Bab 5

221 33 15
                                    

Elang memacu mobilnya, mengikuti mobil Irene yang menembus jalanan sepi di tengah kegelapan malam. Bias-bias dari lampu jalanan sesekali membantu menerangi perjalanannya menuju ke arah perkampungan.

Mobil hitam yang sedari tadi diikuti oleh Elang akhirnya berhenti di sebuah rumah di salah satu jalanan perkampuangan. Rumah sederhana satu lantai bergaya klasik; dibatasi pagar hitam dengan tinggi yang hanya sebatas tinggi orang dewasa. Elang menenangkan mesin mobilnya, membuat lampu mobilnya padam saat mengamati Irene yang sedang berusaha membuka pagar rumah sebelum kembali masuk ke dalam mobil untuk membawanya masuk ke area halaman rumah yang hanya muat untuk satu mobil. Setelah memastikan Irene masuk ke rumahnya, Elang kembali menghidupkan mesin mobilnya bersiap untuk pergi.

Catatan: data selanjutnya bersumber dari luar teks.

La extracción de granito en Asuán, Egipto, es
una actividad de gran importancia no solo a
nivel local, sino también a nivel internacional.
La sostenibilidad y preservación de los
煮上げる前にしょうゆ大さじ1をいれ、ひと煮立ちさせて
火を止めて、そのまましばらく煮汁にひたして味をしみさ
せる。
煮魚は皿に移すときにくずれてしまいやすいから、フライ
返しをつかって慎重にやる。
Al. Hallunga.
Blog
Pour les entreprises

Belum sampai lelaki itu memacu gas mobilnya, suara teriakan Irene terdengar jelas dari dalam rumah yang membuatnya bergegas mematikan mesin mobil sebelum berlari hingga melompati pagar rumah Irene yang sudah dikunci oleh sang pemilik rumah.

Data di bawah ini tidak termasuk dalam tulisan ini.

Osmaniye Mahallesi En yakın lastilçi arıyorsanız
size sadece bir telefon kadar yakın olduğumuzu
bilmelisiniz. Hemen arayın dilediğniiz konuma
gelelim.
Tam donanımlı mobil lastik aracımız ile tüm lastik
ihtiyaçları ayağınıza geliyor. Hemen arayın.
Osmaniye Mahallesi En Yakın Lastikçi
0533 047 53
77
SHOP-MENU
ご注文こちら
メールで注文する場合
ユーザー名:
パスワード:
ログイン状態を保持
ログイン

"Rene! Buka pintunya! Ini Elang." Teriaknya panik dengan tangan yang mengetuk pintu rumah Irene secara tidak beraturan. Lelaki itu terus mengetuk kasar pintu rumah Irene saat wanita di dalam rumah tersebut tidak lagi bersuara.

Dengan cepat Irene membuka pintu rumahnya. Saat Elang masuk, seorang laki-laki berusia 20 tahunan tampak tergeletak di lantai dengan kondisi tidak sadarkan diri. Di bagian perut kanan bawahnya terdapat darah segar yang mengalir dengan kondisi sebuah pisau masih menancap di sana.

"Jagad." Panggilnya panik. Langkahnya mendekat ke arah lelaki yang sedang terkapar tidak berdaya tersebut

"Telpon ambulan sekarang!" Perintah Elang sembari dia coba memeriksa kondisi lelaki yang sedang terkapar itu. Tidak sampai 5 menit, suara sirine ambulan dan juga mobil dari kepolisian terdengar tepat di depan rumah Irene.

"Sepertinya setelah di tikam dia mendapat pukulan pada kepala bagian belakangnya. Sampaikan pada dokter IGD agar melakukan pemeriksaan menyeluruh termasuk MRI kepala." Elang coba menjelaskan keadaan lelaki yang lebih dia kenal dengan nama Jagad kepada paramedis yang bertugas. Sedangkan sang korban sudah berada di dalam ambulan, tentu saja dengan penanganan dari tim medis yang berada di ambulans.

"Maaf, tapi anda siapa?"

"Saya dokter bedah kardiotoraks di Alfa Hospital." Tangannya mengulur, menunjukkan kartu tanda pengenalnya dari rumah sakit.

"Kalau begitu silahkan mengikuti kami." Ucap salah satu paramedis yang dijawab dengan anggukan oleh Elang

"Inspektur, silahkan. Saya antar ke rumah sakit." Ucapnya sembari mempersilahkan Irene berjalan di depannya. Wanita dengan tatapan khawatir dan tangan yang gemetar itu tampak berjalan tepat di depan Elang.

Di sisi lain, polisi sedang melakukan olah tempat kejadian perkara di rumah pribadi Irene.

Irene terlihat hanya diam sepanjang mengikuti ambulan yang ada di depannya. Tatapan nanarnya berfokus kepada ambulan yang mereka ikuti. Tangannya kanannya menggenggam kepalan tangan kiri, memperjelas kekhawatiran dalam dirinya.

"Dia akan baik-baik saja." Elang memecah keheningan. Lelaki itu mencoba menenangkan Irene walaupun itu tidak terlalu berimbas kepada Irene yang tetap menatap cemas ke arah ambulan tanpa merespon ucapan Elang.

Sesampainya di IGD, lelaki berstatus adik dari Irene itu segera dilakukan pemeriksaan darurat. Sebuah tindakan darurat di kamar operasi untuk melepaskan pisau di perutnya tentu saja segera disetujui oleh Irene untuk bisa menyelematkan satu-satunya keluarga yang dia miliki, yaitu sang adik.

Elang hanya bisa menatap iba ke arah wanita yang masih berdiri di depan pintu ruang operasi bahkan setelah pintunya tertutup. Lelaki itu mendekat; mengusap pundak Irene dengan berani walaupun niatnya adalah untuk menenangkan wanita tersebut.